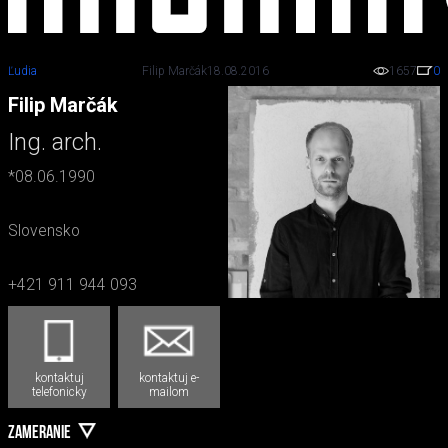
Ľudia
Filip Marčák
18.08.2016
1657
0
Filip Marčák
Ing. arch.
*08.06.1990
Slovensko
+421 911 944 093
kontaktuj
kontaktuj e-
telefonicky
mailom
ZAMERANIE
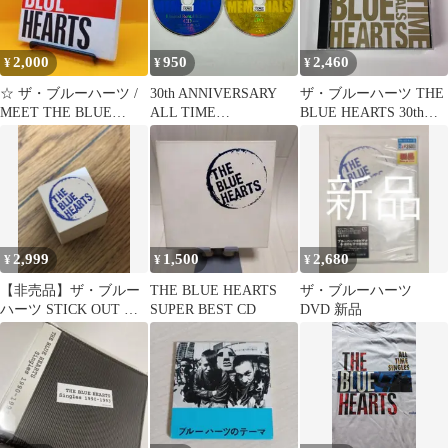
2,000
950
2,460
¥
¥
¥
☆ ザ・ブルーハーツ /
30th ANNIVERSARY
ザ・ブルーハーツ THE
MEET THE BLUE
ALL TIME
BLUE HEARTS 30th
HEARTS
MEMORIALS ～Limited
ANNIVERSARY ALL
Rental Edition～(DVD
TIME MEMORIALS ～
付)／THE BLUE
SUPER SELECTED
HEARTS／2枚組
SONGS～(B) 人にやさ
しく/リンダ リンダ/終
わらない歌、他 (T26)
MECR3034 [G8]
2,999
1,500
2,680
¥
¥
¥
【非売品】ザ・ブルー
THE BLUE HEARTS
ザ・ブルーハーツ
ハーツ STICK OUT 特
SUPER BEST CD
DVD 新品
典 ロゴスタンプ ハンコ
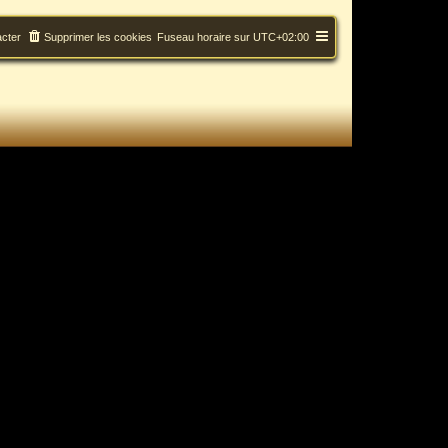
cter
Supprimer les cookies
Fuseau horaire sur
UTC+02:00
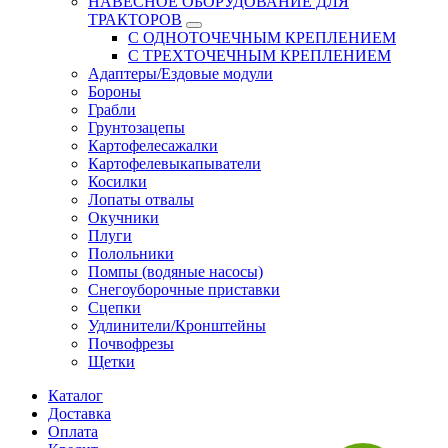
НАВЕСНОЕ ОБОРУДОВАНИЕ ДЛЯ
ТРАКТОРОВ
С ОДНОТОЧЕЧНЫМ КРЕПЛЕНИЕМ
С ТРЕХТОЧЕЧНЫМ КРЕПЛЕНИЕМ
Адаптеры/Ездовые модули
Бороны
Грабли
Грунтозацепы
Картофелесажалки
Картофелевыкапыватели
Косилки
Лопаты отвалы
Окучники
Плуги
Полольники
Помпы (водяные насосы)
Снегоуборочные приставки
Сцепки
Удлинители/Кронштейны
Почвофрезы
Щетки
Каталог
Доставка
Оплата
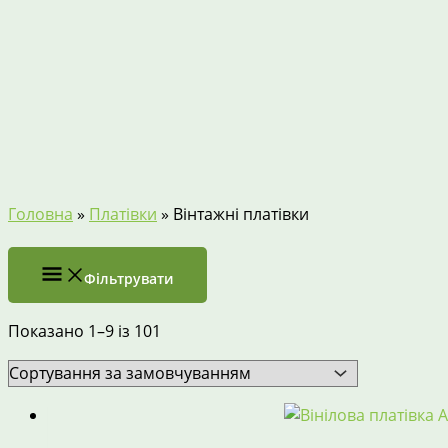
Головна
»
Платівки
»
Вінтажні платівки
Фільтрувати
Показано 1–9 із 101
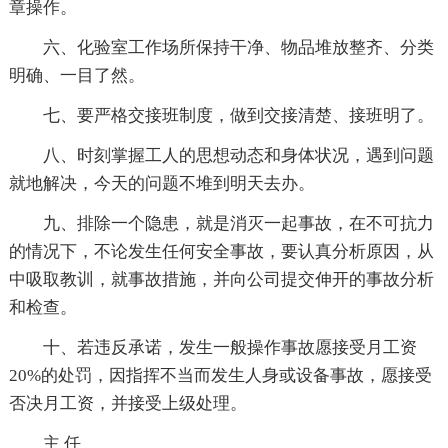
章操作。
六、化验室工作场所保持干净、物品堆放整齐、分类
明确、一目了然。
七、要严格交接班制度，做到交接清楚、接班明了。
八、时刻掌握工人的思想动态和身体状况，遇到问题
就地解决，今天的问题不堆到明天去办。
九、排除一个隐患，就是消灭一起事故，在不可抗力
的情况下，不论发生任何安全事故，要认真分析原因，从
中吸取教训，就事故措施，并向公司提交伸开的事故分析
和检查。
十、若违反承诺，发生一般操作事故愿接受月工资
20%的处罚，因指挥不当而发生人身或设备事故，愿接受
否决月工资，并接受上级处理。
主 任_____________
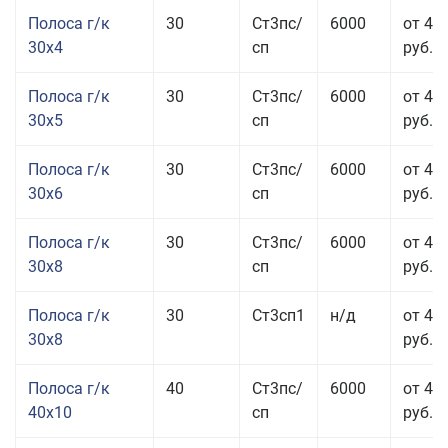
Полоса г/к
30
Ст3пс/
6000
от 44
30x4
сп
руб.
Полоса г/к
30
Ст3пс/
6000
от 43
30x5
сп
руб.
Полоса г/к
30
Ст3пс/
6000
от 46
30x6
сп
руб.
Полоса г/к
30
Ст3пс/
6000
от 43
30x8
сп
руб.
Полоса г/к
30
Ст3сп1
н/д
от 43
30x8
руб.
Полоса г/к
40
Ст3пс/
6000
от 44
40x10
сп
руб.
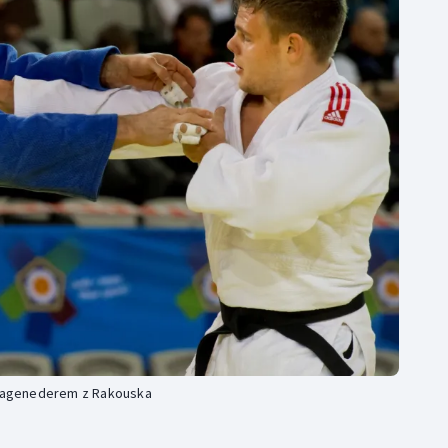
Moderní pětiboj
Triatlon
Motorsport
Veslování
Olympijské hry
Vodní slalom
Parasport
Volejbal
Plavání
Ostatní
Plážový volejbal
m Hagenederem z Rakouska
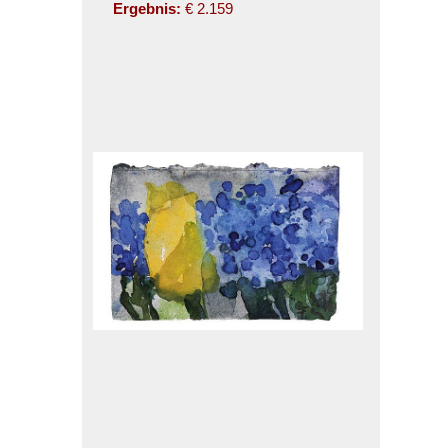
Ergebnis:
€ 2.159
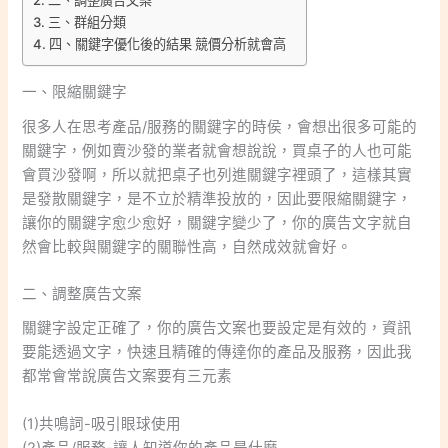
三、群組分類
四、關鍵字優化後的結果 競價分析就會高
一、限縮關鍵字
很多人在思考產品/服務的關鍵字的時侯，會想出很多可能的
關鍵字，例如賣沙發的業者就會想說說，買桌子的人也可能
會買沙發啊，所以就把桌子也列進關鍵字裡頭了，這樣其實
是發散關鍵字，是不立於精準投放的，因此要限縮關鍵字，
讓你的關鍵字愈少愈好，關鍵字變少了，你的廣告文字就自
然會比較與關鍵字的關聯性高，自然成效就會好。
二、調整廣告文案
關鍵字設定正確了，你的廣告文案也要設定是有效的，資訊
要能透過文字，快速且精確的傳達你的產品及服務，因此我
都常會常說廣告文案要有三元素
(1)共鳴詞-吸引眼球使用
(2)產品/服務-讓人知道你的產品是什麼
----------
* [Task prompt]
Pictures aside, restate all of the entries exactly.

* [Solution]
Ľudia
Filip Marčák
18.08.2016
1657
0
Filip Marčák
Ing. arch.
*08.06.1990
Slovensko
+421 911 944 093
kontaktuj
kontaktuj e-
telefonicky
mailom
ZAMERANIE
2,000
950
2,460
¥
¥
¥
☆ ザ・ブルーハーツ /
30th ANNIVERSARY
ザ・ブルーハーツ THE
MEET THE BLUE
ALL TIME
BLUE HEARTS 30th
HEARTS
MEMORIALS ～Limited
ANNIVERSARY ALL
Rental Edition～(DVD
TIME MEMORIALS ～
付)／THE BLUE
SUPER SELECTED
HEARTS／2枚組
SONGS～(B) 人にやさ
しく/リンダ リンダ/終
わらない歌、他 (T26)
MECR3034 [G8]
2,999
1,500
2,680
¥
¥
¥
【非売品】ザ・ブルー
THE BLUE HEARTS
ザ・ブルーハーツ
ハーツ STICK OUT 特
SUPER BEST CD
DVD 新品
典 ロゴスタンプ ハンコ
cter
Supprimer les cookies
Fuseau horaire sur
UTC+02:00
НАВЕСНОЕ ОБОРУДОВАНИЕ ДЛЯ
ТРАКТОРОВ
С ОДНОТОЧЕЧНЫМ КРЕПЛЕНИЕМ
С ТРЕХТОЧЕЧНЫМ КРЕПЛЕНИЕМ
Адаптеры/Ездовые модули
Бороны
Грабли
Грунтозацепы
Картофелесажалки
Картофелевыкапыватели
Косилки
Лопаты отвалы
Окучники
Плуги
Полольники
Помпы (водяные насосы)
Снегоуборочные приставки
Сцепки
Удлинители/Кронштейны
Почвофрезы
Щетки
Каталог
Доставка
Оплата
Головна
»
Платівки
»
Вінтажні платівки
Фільтрувати
Показано 1–9 із 101
章操作。
六、化验室工作场所保持干净、物品堆放整齐、分类
明确、一目了然。
七、要严格交接班制度，做到交接清楚、接班明了。
八、时刻掌握工人的思想动态和身体状况，遇到问题
就地解决，今天的问题不堆到明天去办。
九、排除一个隐患，就是消灭一起事故，在不可抗力
的情况下，不论发生任何安全事故，要认真分析原因，从
中吸取教训，就事故措施，并向公司提交伸开的事故分析
和检查。
十、若违反承诺，发生一般操作事故愿接受月工资
20%的处罚，因指挥不当而发生人身或设备事故，愿接受
否决月工资，并接受上级处理。
主 任_____________
Полоса г/к
30
Ст3пс/
6000
от 44
30x4
сп
руб.
Полоса г/к
30
Ст3пс/
6000
от 43
30x5
сп
руб.
Полоса г/к
30
Ст3пс/
6000
от 46
30x6
сп
руб.
Полоса г/к
30
Ст3пс/
6000
от 43
30x8
сп
руб.
Полоса г/к
30
Ст3сп1
н/д
от 43
30x8
руб.
Полоса г/к
40
Ст3пс/
6000
от 44
40x10
сп
руб.
Moderní pětiboj
Triatlon
Motorsport
Veslování
Olympijské hry
Vodní slalom
Parasport
Volejbal
Plavání
Ostatní
Plážový volejbal
m Hagenederem z Rakouska
Ergebnis:
€ 2.159
三、群組分類
四、關鍵字優化後的結果 競價分析就會高
一、限縮關鍵字
很多人在思考產品/服務的關鍵字的時侯，會想出很多可能的
關鍵字，例如賣沙發的業者就會想說說，買桌子的人也可能
會買沙發啊，所以就把桌子也列進關鍵字裡頭了，這樣其實
是發散關鍵字，是不立於精準投放的，因此要限縮關鍵字，
讓你的關鍵字愈少愈好，關鍵字變少了，你的廣告文字就自
然會比較與關鍵字的關聯性高，自然成效就會好。
二、調整廣告文案
關鍵字設定正確了，你的廣告文案也要設定是有效的，資訊
要能透過文字，快速且精確的傳達你的產品及服務，因此我
都常會常說廣告文案要有三元素
(1)共鳴詞-吸引眼球使用
(2)產品/服務-讓人知道你的產品是什麼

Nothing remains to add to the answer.